As I had published 30,000 copies, the penalties incurred were £600,000.

These alarming documents were accompanied by intimation as to the question at issue, and the penalties to be recovered. My solicitors, Messrs. Ashurst, Waller and Morris, No. 6, Old Jewry, put in an appearance for me, but on the repeal of the duty shortly after, a hearing was never entered upon, and the penalties have not been collected. How they came to be incurred in respect of the War Chronicles the reader may see in "Sixty Years," vol. i. p. 287.

No intimation was ever given to me—there is no courtesy, I believe, in law—that these intimidating summonses were withdrawn. I had no defence against the charge. I could not deny, nor did I intend to deny, that I had knowingly and wilfully published the said papers. In justification I could only allege that I had acted, as I believed, in the public interest, which, I was told, was no legal answer. The law, which ought to be clear and plain, was, I knew, full of quirks and surprises; and, for all I knew, or know to this day, the payment of the fines incurred might be demanded of me. It was communicated to the then Chancellor of the Exchequer (Mr. Gladstone) that in case of the full demand being made upon me, I should be under the necessity of asking him to take it in weekly instalments, as I had not the whole amount by me.

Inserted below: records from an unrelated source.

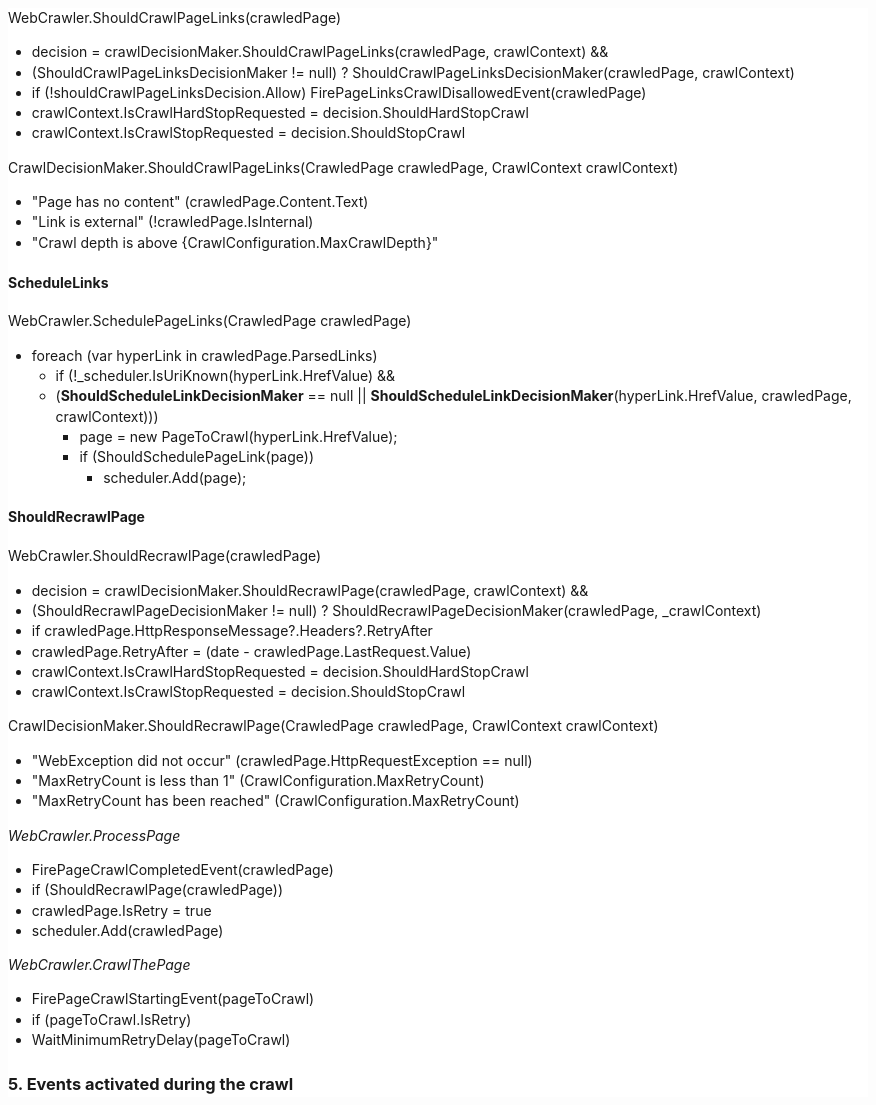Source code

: WebCrawler.ShouldCrawlPageLinks(crawledPage)		
- decision = crawlDecisionMaker.ShouldCrawlPageLinks(crawledPage, crawlContext) &&
- (ShouldCrawlPageLinksDecisionMaker != null) ? ShouldCrawlPageLinksDecisionMaker(crawledPage, crawlContext)
- if (!shouldCrawlPageLinksDecision.Allow) FirePageLinksCrawlDisallowedEvent(crawledPage)	
- crawlContext.IsCrawlHardStopRequested = decision.ShouldHardStopCrawl
- crawlContext.IsCrawlStopRequested = decision.ShouldStopCrawl

CrawlDecisionMaker.ShouldCrawlPageLinks(CrawledPage crawledPage, CrawlContext crawlContext)
- "Page has no content" (crawledPage.Content.Text)
- "Link is external" (!crawledPage.IsInternal)
- "Crawl depth is above {CrawlConfiguration.MaxCrawlDepth}"

#### ScheduleLinks

WebCrawler.SchedulePageLinks(CrawledPage crawledPage)
- foreach (var hyperLink in crawledPage.ParsedLinks)
   - if (!_scheduler.IsUriKnown(hyperLink.HrefValue) &&
   - (**ShouldScheduleLinkDecisionMaker** == null || **ShouldScheduleLinkDecisionMaker**(hyperLink.HrefValue, crawledPage, crawlContext)))
      - page = new PageToCrawl(hyperLink.HrefValue);
      - if (ShouldSchedulePageLink(page))
         - scheduler.Add(page);

#### ShouldRecrawlPage

WebCrawler.ShouldRecrawlPage(crawledPage)		
- decision = crawlDecisionMaker.ShouldRecrawlPage(crawledPage, crawlContext) &&
- (ShouldRecrawlPageDecisionMaker != null) ? ShouldRecrawlPageDecisionMaker(crawledPage, _crawlContext)
- if crawledPage.HttpResponseMessage?.Headers?.RetryAfter
- crawledPage.RetryAfter = (date - crawledPage.LastRequest.Value)
- crawlContext.IsCrawlHardStopRequested = decision.ShouldHardStopCrawl
- crawlContext.IsCrawlStopRequested = decision.ShouldStopCrawl

CrawlDecisionMaker.ShouldRecrawlPage(CrawledPage crawledPage, CrawlContext crawlContext)
- "WebException did not occur" (crawledPage.HttpRequestException == null)
- "MaxRetryCount is less than 1" (CrawlConfiguration.MaxRetryCount)
- "MaxRetryCount has been reached" (CrawlConfiguration.MaxRetryCount)

*WebCrawler.ProcessPage*

- FirePageCrawlCompletedEvent(crawledPage)
- if (ShouldRecrawlPage(crawledPage))
- crawledPage.IsRetry = true
- scheduler.Add(crawledPage)

*WebCrawler.CrawlThePage*

- FirePageCrawlStartingEvent(pageToCrawl)
- if (pageToCrawl.IsRetry)
- WaitMinimumRetryDelay(pageToCrawl)

### 5. Events activated during the crawl
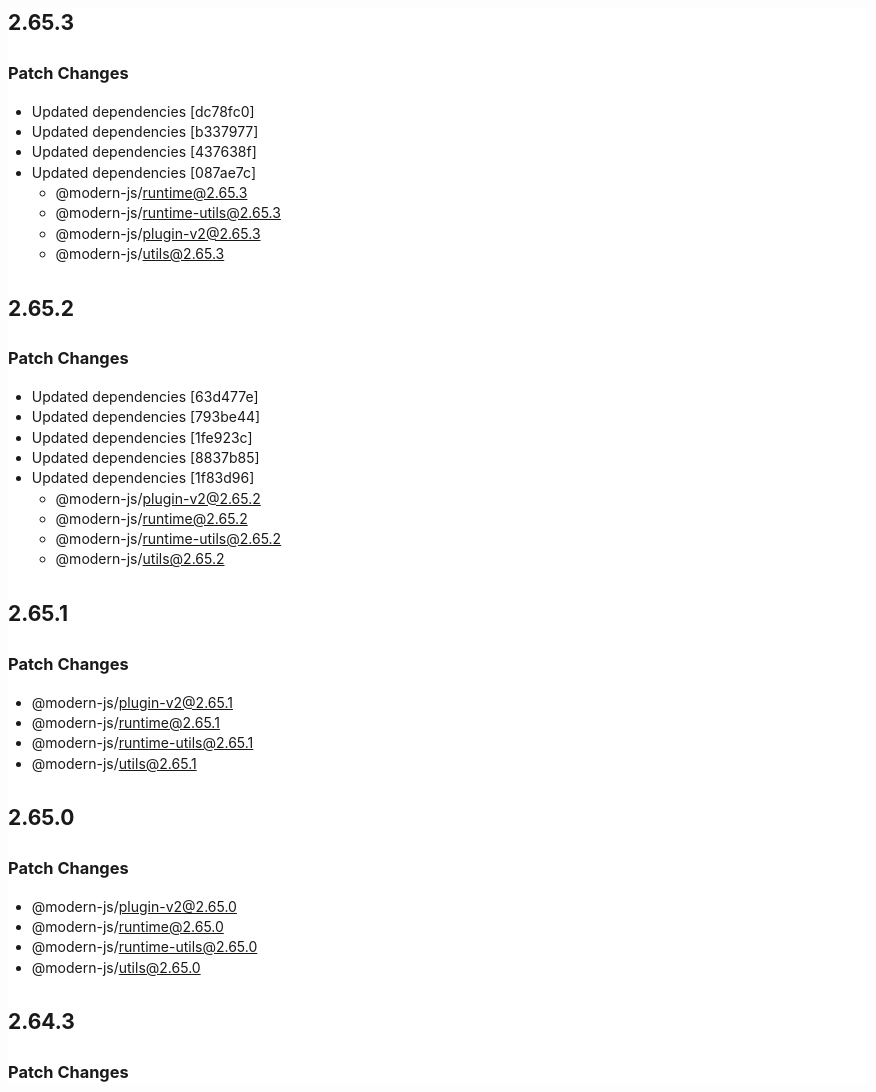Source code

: ## 2.65.3

### Patch Changes

- Updated dependencies [dc78fc0]
- Updated dependencies [b337977]
- Updated dependencies [437638f]
- Updated dependencies [087ae7c]
  - @modern-js/runtime@2.65.3
  - @modern-js/runtime-utils@2.65.3
  - @modern-js/plugin-v2@2.65.3
  - @modern-js/utils@2.65.3

## 2.65.2

### Patch Changes

- Updated dependencies [63d477e]
- Updated dependencies [793be44]
- Updated dependencies [1fe923c]
- Updated dependencies [8837b85]
- Updated dependencies [1f83d96]
  - @modern-js/plugin-v2@2.65.2
  - @modern-js/runtime@2.65.2
  - @modern-js/runtime-utils@2.65.2
  - @modern-js/utils@2.65.2

## 2.65.1

### Patch Changes

- @modern-js/plugin-v2@2.65.1
- @modern-js/runtime@2.65.1
- @modern-js/runtime-utils@2.65.1
- @modern-js/utils@2.65.1

## 2.65.0

### Patch Changes

- @modern-js/plugin-v2@2.65.0
- @modern-js/runtime@2.65.0
- @modern-js/runtime-utils@2.65.0
- @modern-js/utils@2.65.0

## 2.64.3

### Patch Changes
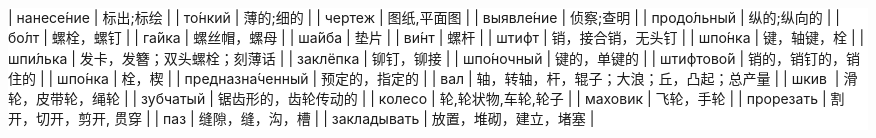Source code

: | нанесе́ние | 标出;标绘 |
| то́нкий | 薄的;细的 |
| чертеж | 图纸,平面图 |
| выявле́ние | 侦察;查明 |
| продо́льный | 纵的;纵向的 |
| бо́лт | 螺栓，螺钉 |
| га́йка | 螺丝帽，螺母 |
| ша́йба | 垫片 |
| ви́нт | 螺杆 |
| штифт | 销，接合销，无头钉 |
| шпо́нка | 键，轴键，栓 |
| шпи́лька | 发卡，发簪；双头螺栓；刻薄话 |
| заклёпка | 铆钉，铆接 |
| шпо́ночный | 键的，单键的 |
| штифтово́й | 销的，销钉的，销住的 |
| шпо́нка | 栓，楔 |
| предназна́ченный | 预定的，指定的 |
| вал | 轴，转轴，杆，辊子；大浪；丘，凸起；总产量 |
| шкив  | 滑轮，皮带轮，绳轮 |
| зубчатый | 锯齿形的，齿轮传动的 |
| колесо | 轮,轮状物,车轮,轮子 |
| маховик | 飞轮，手轮 |
| прорезать | 割开，切开，剪开, 贯穿 |
| паз | 缝隙，缝，沟，槽 |
| закладывать | 放置，堆砌，建立，堵塞 |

The position of an "unstamped" debtor was not, in those days, a light one. My house in Fleet Street could be entered by officers of the Inland Revenue; every person in it, printers, assistants in the shop, and any one found upon the premises could be arrested. The stock of books could be seized, and blacksmiths set to break up all presses and destroy all type, as was done to Henry Hetherington; and for many weeks I made daily preparations for arrest.

The St. James's Gazette (April 13, 1901) referred to the fines of £600,000 incurred by me. What I really owed was a much larger sum, had the Government been exacting. Previously to the War Chronicle liability, I had published the Reasoner twelve years, of which the average number issued may have exceeded 2,000 weekly, or 104,000 a year—every copy of which, containing news and being unstamped, rendered me liable to a fine of £20 each copy. Now 104,000 x 12 x £20 exceeded more millions of indebtedness than I like to set down. Any arithmetical reader can ascertain the amount for himself. A friend in the Inland Revenue Office first made the calculation for me, which astonished me very much, as it did him. Had the whole sum been recoverable it might have saved the Budget of a Chancellor of the Exchequer struggling with a deficit.

The Government were frequently asked to prosecute me. It was not from any tenderness to me that they did not. It was their reluctance to give publicity to the Reasoner that caused them to refrain. It was the advocacy of unusual opinion which gave me this immunity.